§ Dane wejściowe
· · ·
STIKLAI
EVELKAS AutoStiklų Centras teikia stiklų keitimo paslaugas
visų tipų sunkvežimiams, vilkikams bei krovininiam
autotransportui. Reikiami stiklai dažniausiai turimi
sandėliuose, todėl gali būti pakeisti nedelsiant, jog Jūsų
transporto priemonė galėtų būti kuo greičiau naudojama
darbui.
· · ·
§ Polecenie
Zredaguj powyższe dane, wstawiając „autobusams” w miejsce „sunkvežimiams”. Pozostały tekst ma pozostać bez zmian.

§ Wynik
STIKLAI
EVELKAS AutoStiklų Centras teikia stiklų keitimo paslaugas
visų tipų autobusams, vilkikams bei krovininiam
autotransportui. Reikiami stiklai dažniausiai turimi
sandėliuose, todėl gali būti pakeisti nedelsiant, jog Jūsų
transporto priemonė galėtų būti kuo greičiau naudojama
darbui.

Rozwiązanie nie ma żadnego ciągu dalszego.